Heritage in the Digital Era by Rodanthi Tzanelli

Heritage in the Digital Era by Rodanthi Tzanelli

Author:Rodanthi Tzanelli [Tzanelli, Rodanthi]
Language: eng
Format: epub
Tags: Social Science, General, Sociology
ISBN: 9781136163364
Google: VJBuBAylgKQC
Publisher: Routledge
Published: 2013-03-05T04:45:39+00:00


5 Memory and protest

Yimou Zhang’s and Ai Weiwei’s artwork (2004–11)

Mobility and belonging in epistemic domains

Let us examine how the works of two of China’s controversial artists – namely cinematic director Yimou Zhang and activist-architect Ai Weiwei – endorse imaginative forms of travel that render metropolitan Chineseness translucent across cultural planes. Once more, travel and tourism are differentiated experientially (Boorstin 1962; Bourdieu 1984). But whereas experiential creativity functions as a token of authenticity (presenting them as educated travellers, Grand Tourists of sorts), both artists declare attachment to popular culture and audience participation, thus advocating common tourist practices by technological means. I use the term pilgrimage here in recognition of the spiritual dimensions of both artists’ journey but also to highlight its function as a human rite conducive to modern mobility cultures. Such analytical classifications conceal how the promise of demediation (experiential immediacy without technology) of travel experience is both ‘standard to the marketing discourse of tourism [and] constitutive of the travel mythos as propagated by the very travellers’ (Strain 2003: 4).

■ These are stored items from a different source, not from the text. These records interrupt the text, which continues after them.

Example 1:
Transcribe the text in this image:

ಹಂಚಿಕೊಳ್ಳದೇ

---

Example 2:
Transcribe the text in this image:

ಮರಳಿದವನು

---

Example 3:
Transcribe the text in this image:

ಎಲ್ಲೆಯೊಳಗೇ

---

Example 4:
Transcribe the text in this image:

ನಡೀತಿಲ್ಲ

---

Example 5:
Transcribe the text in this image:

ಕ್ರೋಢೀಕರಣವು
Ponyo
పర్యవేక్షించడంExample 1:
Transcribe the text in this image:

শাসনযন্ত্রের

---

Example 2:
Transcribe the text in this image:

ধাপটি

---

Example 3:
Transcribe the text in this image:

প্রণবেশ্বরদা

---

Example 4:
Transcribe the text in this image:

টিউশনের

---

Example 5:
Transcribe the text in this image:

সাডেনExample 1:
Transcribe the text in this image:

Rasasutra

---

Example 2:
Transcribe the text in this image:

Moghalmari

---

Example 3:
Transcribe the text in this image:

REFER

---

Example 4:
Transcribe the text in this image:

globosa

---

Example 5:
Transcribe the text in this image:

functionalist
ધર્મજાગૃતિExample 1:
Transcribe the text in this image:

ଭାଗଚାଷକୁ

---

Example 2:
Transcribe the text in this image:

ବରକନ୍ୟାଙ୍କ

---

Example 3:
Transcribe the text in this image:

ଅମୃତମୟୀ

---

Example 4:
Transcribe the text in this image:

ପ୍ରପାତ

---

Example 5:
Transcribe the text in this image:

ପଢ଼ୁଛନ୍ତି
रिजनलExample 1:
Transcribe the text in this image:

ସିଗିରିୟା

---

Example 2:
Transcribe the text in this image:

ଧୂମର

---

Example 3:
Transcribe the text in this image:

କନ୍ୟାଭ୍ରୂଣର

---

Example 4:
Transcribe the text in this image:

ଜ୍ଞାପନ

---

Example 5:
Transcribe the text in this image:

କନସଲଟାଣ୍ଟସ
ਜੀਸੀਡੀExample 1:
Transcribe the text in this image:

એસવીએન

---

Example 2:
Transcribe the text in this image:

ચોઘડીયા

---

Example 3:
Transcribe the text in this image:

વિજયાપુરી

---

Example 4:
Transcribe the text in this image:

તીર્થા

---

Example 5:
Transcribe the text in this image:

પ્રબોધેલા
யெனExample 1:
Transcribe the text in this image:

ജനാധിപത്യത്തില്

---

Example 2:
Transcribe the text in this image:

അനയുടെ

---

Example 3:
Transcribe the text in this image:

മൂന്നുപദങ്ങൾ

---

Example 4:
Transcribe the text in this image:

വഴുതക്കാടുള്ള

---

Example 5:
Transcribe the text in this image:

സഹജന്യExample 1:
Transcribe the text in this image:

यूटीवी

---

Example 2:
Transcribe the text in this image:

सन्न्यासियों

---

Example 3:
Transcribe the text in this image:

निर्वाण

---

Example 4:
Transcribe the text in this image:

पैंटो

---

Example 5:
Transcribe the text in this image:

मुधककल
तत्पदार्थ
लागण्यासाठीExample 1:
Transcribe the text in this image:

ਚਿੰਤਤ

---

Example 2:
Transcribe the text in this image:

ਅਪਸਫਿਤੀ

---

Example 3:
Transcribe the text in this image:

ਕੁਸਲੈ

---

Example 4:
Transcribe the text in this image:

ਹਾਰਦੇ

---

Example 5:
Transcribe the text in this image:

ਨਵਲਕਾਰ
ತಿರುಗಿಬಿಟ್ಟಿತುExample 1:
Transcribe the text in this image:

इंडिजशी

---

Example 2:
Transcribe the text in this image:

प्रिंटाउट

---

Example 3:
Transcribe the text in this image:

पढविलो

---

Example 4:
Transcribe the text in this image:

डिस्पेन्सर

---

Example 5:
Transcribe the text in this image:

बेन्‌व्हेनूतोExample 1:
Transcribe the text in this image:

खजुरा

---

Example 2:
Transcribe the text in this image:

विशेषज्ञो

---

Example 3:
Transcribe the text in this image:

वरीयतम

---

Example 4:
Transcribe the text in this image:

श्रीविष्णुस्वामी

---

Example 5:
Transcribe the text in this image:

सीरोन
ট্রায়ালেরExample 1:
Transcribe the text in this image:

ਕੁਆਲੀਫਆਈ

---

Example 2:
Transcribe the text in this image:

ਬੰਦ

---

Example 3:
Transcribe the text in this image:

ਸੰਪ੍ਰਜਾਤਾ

The mobility of ethnic style is a marketable feature in mediascapes, especially when it is tied to imaginative forms of touring foreign lands, as is the case with the Beijing Summer Olympics (2008) to which both Zhang and Weiwei contributed. Although the Olympics are not the chapter’s centrepiece, they bind the two artists’ passage from the private aura of ethnic artistic forms to the public domains of global fandom. I endeavour to show how, just as Vardalos, Zhang and Weiwei promote a form of organic art or artistic craft; and as members of a transnational epistemic community they were drawn into national and regional policy-making because their social identity and cultural status contributed to the Chinese Communist Party’s (CCP) aspiration to enhance China’s global political prestige (Haas 1992; Ong and Nomini 1997). Chinese policies strategically intertwined nationalist with cosmopolitan imperatives to this end (Conversi 2001; Drake 2003: 42). Following Den Xiaoping’s post-Maoist reforms, Chinese nation-building began to promote in new knowledge economies mergers of middle-classness with symbolic skills that hinged upon hegemonic narratives of art, but on the domestic stage it endeavoured to control and repress such identities because they clashed with traditional communist values (Xu 2007). The zeal to revive Confucian teachings in more recent years consolidated this oxymoron, whereby organic knowledge was both promoted and destroyed.

From the Maoist era the educated urban youth and intelligentsia were forced to move to rural or industrial areas in the CCP’s attempt to educate the peasantry and indoctrinate the middle classes into proletarian values. This phenomenon informs the biographies of Zhang and Weiwei. European social theory speaks of ‘open’ and ‘closed’ national cultures, domains of memory that define and are defined by the ethnic profiles of their human participants (Przeclawski et al. 2009: 173). This matches the relative ‘openness or closedness of an media product’ (Schrøder et al. 2003: 136): without denying the plurality of potential meanings in different global settings, taking the Chinese political context as an interpretative ground limits my readings of Zhang’s and Weiwei’s artefacts to a manageable size in this chapter.